I put a groove in the outside edge of the heart, to help seat the thread that goes around it:



This is a picture of after I wound black sewing thread around the heart. I started in the middle of the heart and worked toward the port side; I just looped the thread around and around, using some clear nail polish to help hold things in place (good stuff to use - it holds quite well, and doesn't dry as soon as it's exposed to air, so you have a bit of working time with it). For the starboard side of the collar, I made a series of overhand knots instead of a bunch of loops; this worked out well until the last knot I put in, which caused all the other knots to slip off the collar and get all tangled on the collar itself.

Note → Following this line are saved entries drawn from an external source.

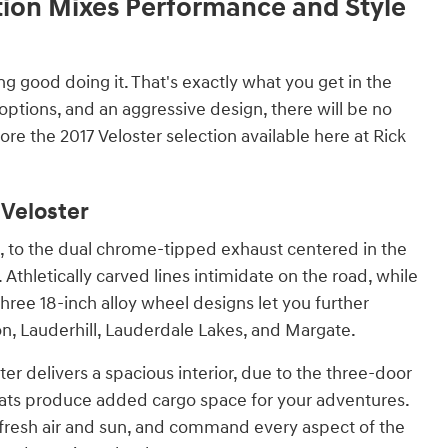
tion Mixes Performance and Style
 good doing it. That's exactly what you get in the
ptions, and an aggressive design, there will be no
re the 2017 Veloster selection available here at Rick
 Veloster
e, to the dual chrome-tipped exhaust centered in the
Athletically carved lines intimidate on the road, while
hree 18-inch alloy wheel designs let you further
on, Lauderhill, Lauderdale Lakes, and Margate.
er delivers a spacious interior, due to the three-door
 seats produce added cargo space for your adventures.
 fresh air and sun, and command every aspect of the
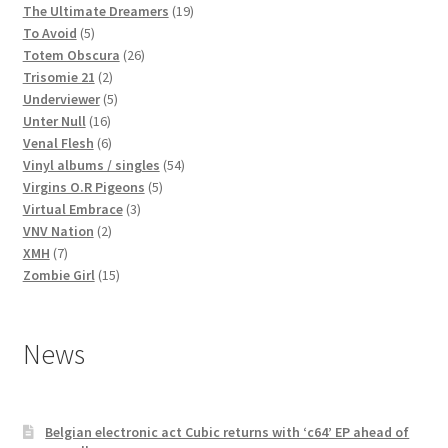
products
19
The Ultimate Dreamers
19
5
products
To Avoid
5
products
26
Totem Obscura
26
2
products
Trisomie 21
2
products
5
Underviewer
5
16
products
Unter Null
16
products
6
Venal Flesh
6
products
54
Vinyl albums / singles
54
5
products
Virgins O.R Pigeons
5
3
products
Virtual Embrace
3
2
products
VNV Nation
2
7
products
XMH
7
products
15
Zombie Girl
15
products
News
Belgian electronic act Cubic returns with ‘c64’ EP ahead of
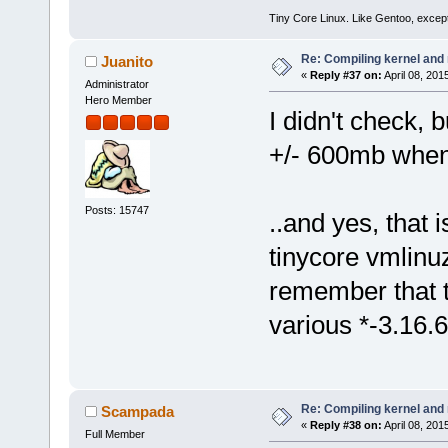
Tiny Core Linux. Like Gentoo, except
Re: Compiling kernel and
Juanito
«
Reply #37 on:
April 08, 201
Administrator
Hero Member
I didn't check, 
+/- 600mb whe
Posts: 15747
..and yes, that 
tinycore vmlinu
remember that t
various *-3.16.6
Re: Compiling kernel and
Scampada
«
Reply #38 on:
April 08, 201
Full Member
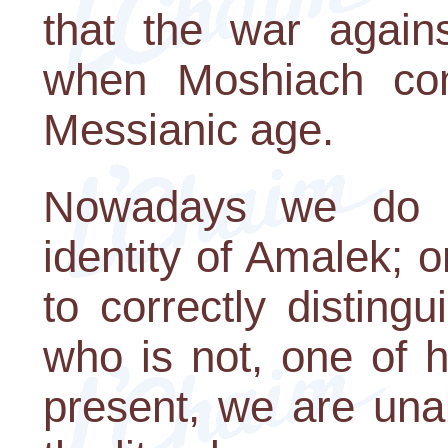
that the war again
when Moshiach co
Messianic age.
Nowadays we do n
identity of Amalek; 
to correctly distin
who is not, one of 
present, we are unabl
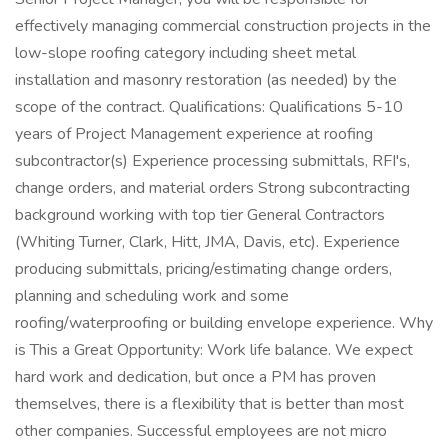
effectively managing commercial construction projects in the
low-slope roofing category including sheet metal
installation and masonry restoration (as needed) by the
scope of the contract. Qualifications: Qualifications 5-10
years of Project Management experience at roofing
subcontractor(s) Experience processing submittals, RFI's,
change orders, and material orders Strong subcontracting
background working with top tier General Contractors
(Whiting Turner, Clark, Hitt, JMA, Davis, etc). Experience
producing submittals, pricing/estimating change orders,
planning and scheduling work and some
roofing/waterproofing or building envelope experience. Why
is This a Great Opportunity: Work life balance. We expect
hard work and dedication, but once a PM has proven
themselves, there is a flexibility that is better than most
other companies. Successful employees are not micro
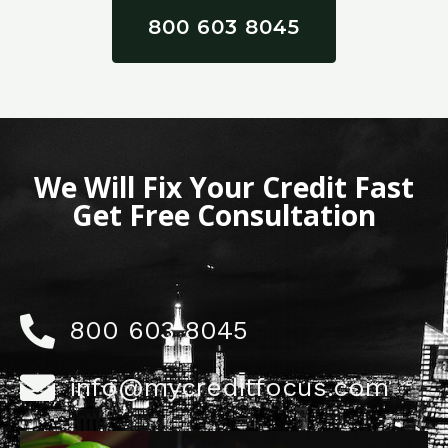
800 603 8045
We Will Fix Your Credit Fast
Get Free Consultation
800 603 8045
info@mycreditfocus.com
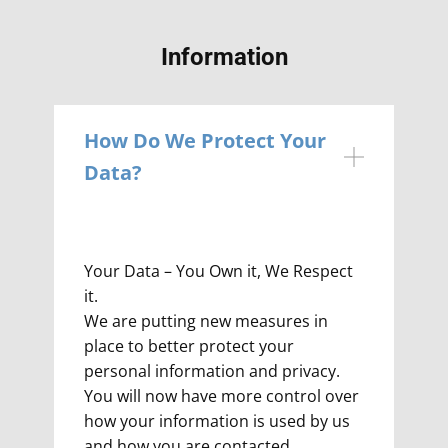
Information
How Do We Protect Your
Data?
Your Data – You Own it, We Respect
it.
We are putting new measures in
place to better protect your
personal information and privacy.
You will now have more control over
how your information is used by us
and how you are contacted.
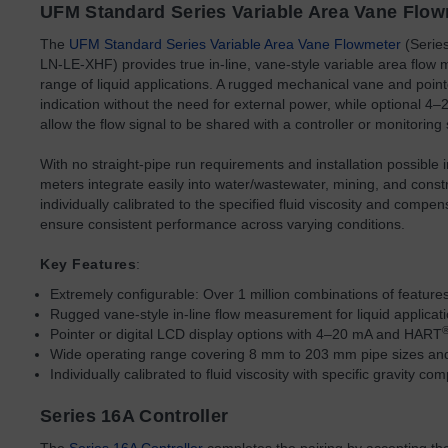
UFM Standard Series Variable Area Vane Flo
The
UFM Standard Series Variable Area Vane Flowmeter
(Seri
LN-LE-XHF) provides true in-line, vane-style variable area flow
range of liquid applications. A rugged mechanical vane and pointer
indication without the need for external power, while optional 
allow the flow signal to be shared with a controller or monitoring
With no straight-pipe run requirements and installation possible i
meters integrate easily into water/wastewater, mining, and const
individually calibrated to the specified fluid viscosity and compens
ensure consistent performance across varying conditions.
Key Features
:
Extremely configurable: Over 1 million combinations of features
Rugged vane-style in-line flow measurement for liquid applicat
Pointer or digital LCD display options with 4–20 mA and HART
Wide operating range covering 8 mm to 203 mm pipe sizes an
Individually calibrated to fluid viscosity with specific gravity 
Series 16A Controller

This step (covering everything with thread)was done to be both functional (further securing the collar to the heart) and historically correct:



And lastly, a picture of the top and bottom sides of the collar wrapped around its heart, after I applied some black paint to cover all the white plastic of the heart. If it looks shiny, it's because I took the pictures right after applying the paint:





Now, you might be wondering why there's this sudden interest in this piece of rigging. I'm close to getting ready to install the masts, and I've been reading up about the main stay, in particular, how it goes over the mast top, and whether or not it goes over or under the shrouds/ratlines (it goes over the shrouds). So rather than wait until the masts are in, and having a little bit less room to work with, I decided to go ahead and put this collar in place. I made another open heart last night, for the other stay that goes around the main mast. I'll probably do some work tomorrow to get all that installed.

These details aren't anything you'd find in Heller's instructions, so if they're of use to anybody, I hope my ramblings make some sense.

As always, thanks for taking the time to look.